### RECORDS FOR THE TASK
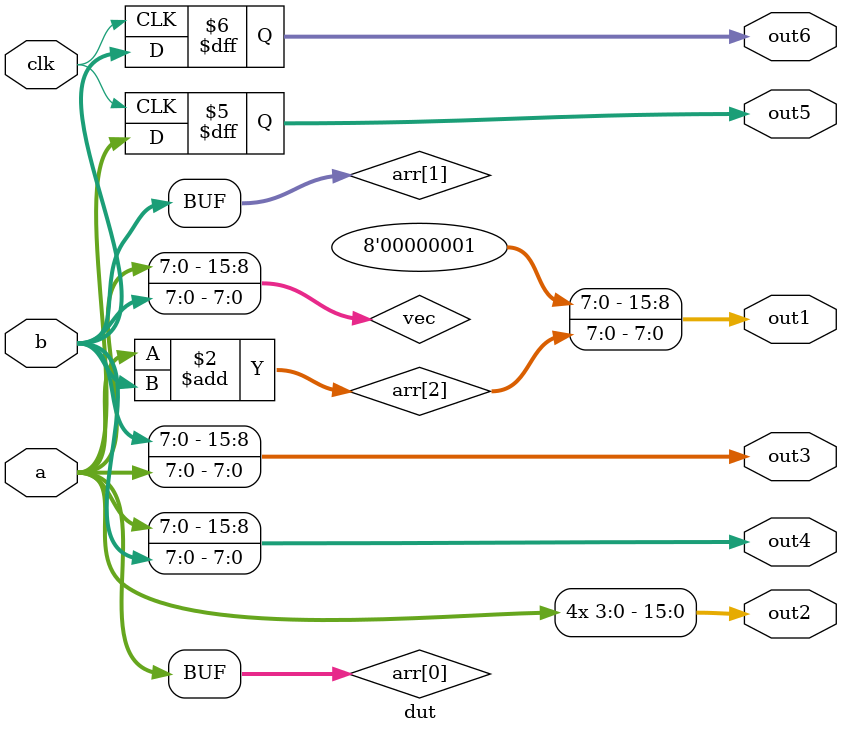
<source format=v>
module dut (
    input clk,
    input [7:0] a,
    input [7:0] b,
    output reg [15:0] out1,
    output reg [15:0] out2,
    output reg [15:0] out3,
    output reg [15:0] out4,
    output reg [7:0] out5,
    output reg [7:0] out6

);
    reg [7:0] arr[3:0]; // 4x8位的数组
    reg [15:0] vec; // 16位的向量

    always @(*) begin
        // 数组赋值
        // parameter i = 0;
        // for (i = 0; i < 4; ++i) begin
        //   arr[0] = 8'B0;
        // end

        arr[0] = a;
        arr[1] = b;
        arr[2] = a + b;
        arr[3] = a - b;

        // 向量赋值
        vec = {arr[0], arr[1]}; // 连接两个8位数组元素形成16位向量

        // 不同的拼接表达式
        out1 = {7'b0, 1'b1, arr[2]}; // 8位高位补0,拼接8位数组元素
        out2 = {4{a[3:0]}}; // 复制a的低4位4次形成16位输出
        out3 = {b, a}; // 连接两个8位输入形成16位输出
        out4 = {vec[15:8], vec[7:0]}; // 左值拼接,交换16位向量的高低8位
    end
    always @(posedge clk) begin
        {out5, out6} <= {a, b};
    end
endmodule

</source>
* * *
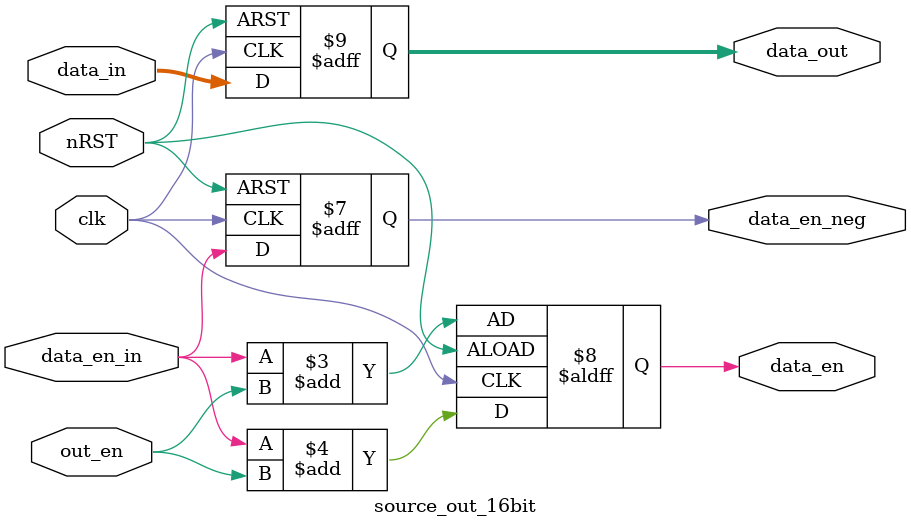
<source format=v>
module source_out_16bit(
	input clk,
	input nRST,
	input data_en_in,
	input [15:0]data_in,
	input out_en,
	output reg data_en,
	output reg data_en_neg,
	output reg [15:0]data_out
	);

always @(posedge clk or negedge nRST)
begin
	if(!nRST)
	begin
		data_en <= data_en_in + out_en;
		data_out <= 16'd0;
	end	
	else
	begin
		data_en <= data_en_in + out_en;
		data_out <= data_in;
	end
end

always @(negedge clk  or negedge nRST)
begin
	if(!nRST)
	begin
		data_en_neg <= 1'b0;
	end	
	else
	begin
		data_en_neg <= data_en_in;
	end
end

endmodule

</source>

### YOUR TASK
The answer must be one number: how many lines in the records above contain "always".

### ANSWER SPACE
4